Friday, July 20, 2012

"Where Do We Come From? What Are We? Where Are We Going?"

D'où Venons Nous / Que Sommes Nous / Où Allons Nous.  These three questions comprise the title of Gauguin's famous painting currently hanging in the Arcadia exhibit at the Philadelphia Museum of Art.  When I was there a couple of days ago, I took the exhibit's "audio tour."  This involved wearing headphones and carrying a device as I wandered the exhibit featuring Impressionists obsessed with visions of Arcadia.  Certain pictures are labelled with a headset icon and number.  When I punched the number into my  portable device, I could listen to the voices of art historians.

The historian first described the groups of figures in Gauguin's masterpiece:  the women and baby and dog on the right,  youthful figures in the middle, a blue idol in the background, and an old woman in the left corner with a white bird.  The expert then declared that the picture does not answer the questions in the title. Huh?

Was the picture supposed to answer the questions?  Can art answer questions?  Art of all sorts tends to stimulate and inspire questions in the viewer.  As artists paint, the working out of the picture might answer their questions, just as writing blogs answers my questions (or creates more questions).  When art seems to answer questions for viewers, it is likely to be a very subjective answer.

Brief note on the audio-tour experience:

The museum was very crowded with people wearing their headsets, isolated, listening to pre-recorded comments on the works of art.  Guided tours were few and far between.  This is typical of art galleries these days, and it might seem like a good idea as a great deal of information can be communicated, and people can choose which work of art they want to hear about.

I felt isolated and cut off from other viewers, each of us in a private audio environment discouraged from interacting with one another and unable to ask questions -- the way it is on sidewalks, buses, and subways of urban environments - everyone listening to their own private playlist.


  1. From
    by b_b
    I hate the audio tour at museums. I agree its isolating, but also they have to dumb it down to point of being insulting.

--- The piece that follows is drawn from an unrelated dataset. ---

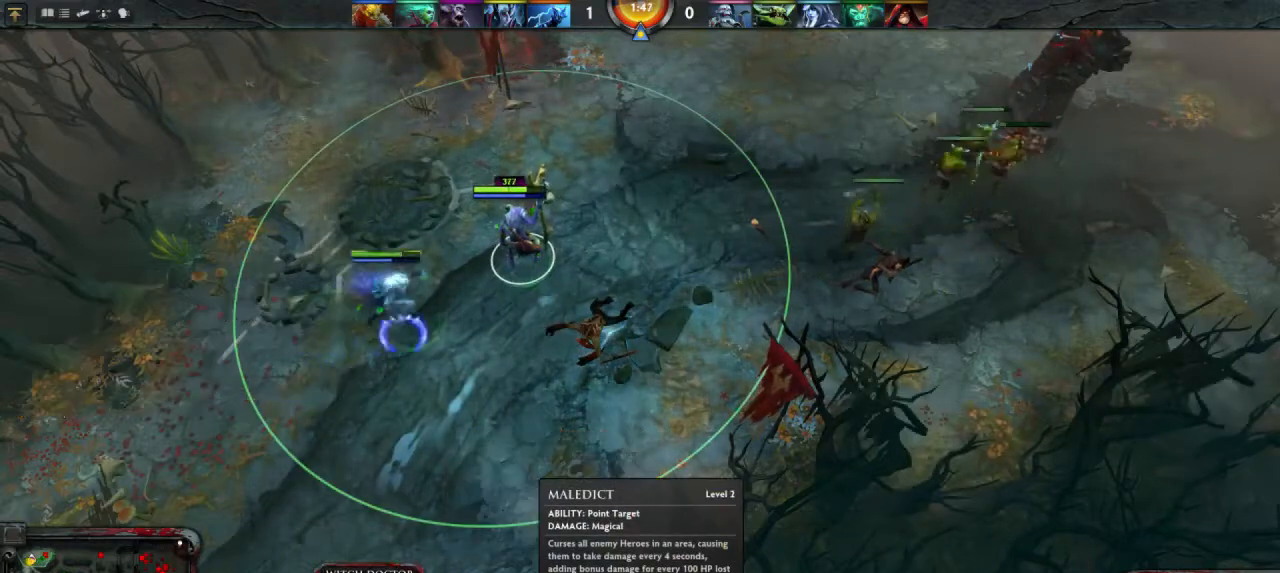
{"keys": [], "mouse": [], "events": []}
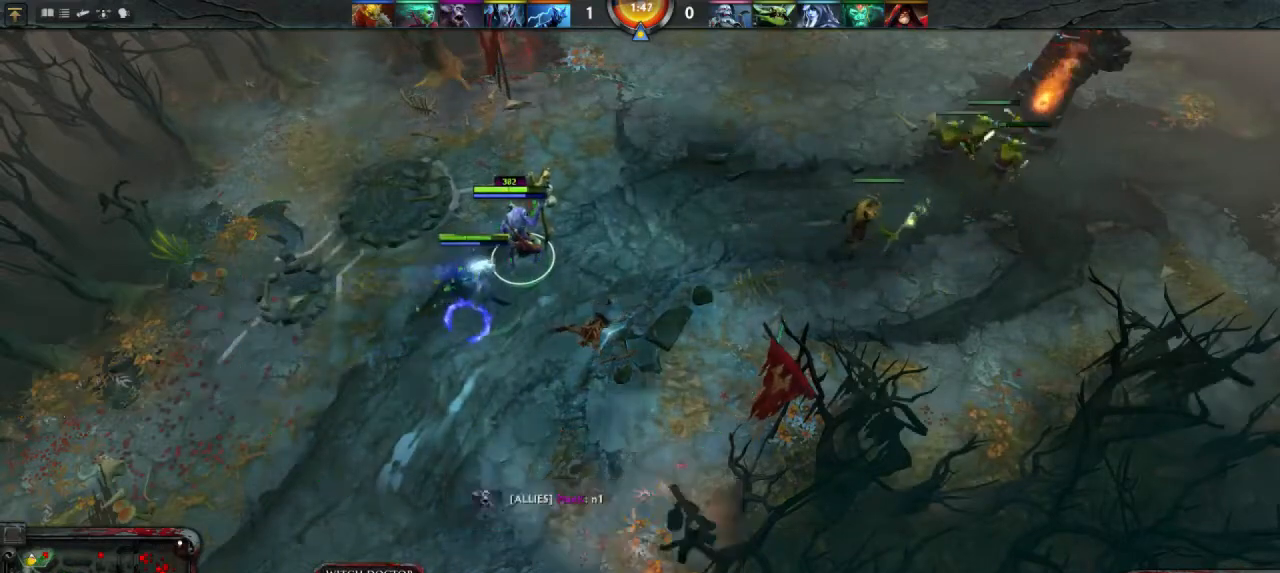
{"keys": [], "mouse": [], "events": []}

  2. I agree with Lil and the comment above. I think the art tour isolates you, not only from the other viewers, but from your own feelings, observations, and -- most important -- from looking at the art itself. The tour dumbs US down, thinking we have to listen to an "expert" to "understand" the work, rather than experience it. A guided tour is better, because the docent -- especially if skilled -- will let the audience ask questions, and perhaps admit she doesn't know the answer. And in response to Lil's question about art -- I think art needs to raise questions, not answer them. Case in point: the title of Gaugin's painting. He was probably wondering about these questions, too, and asking them in paint and images as well as words.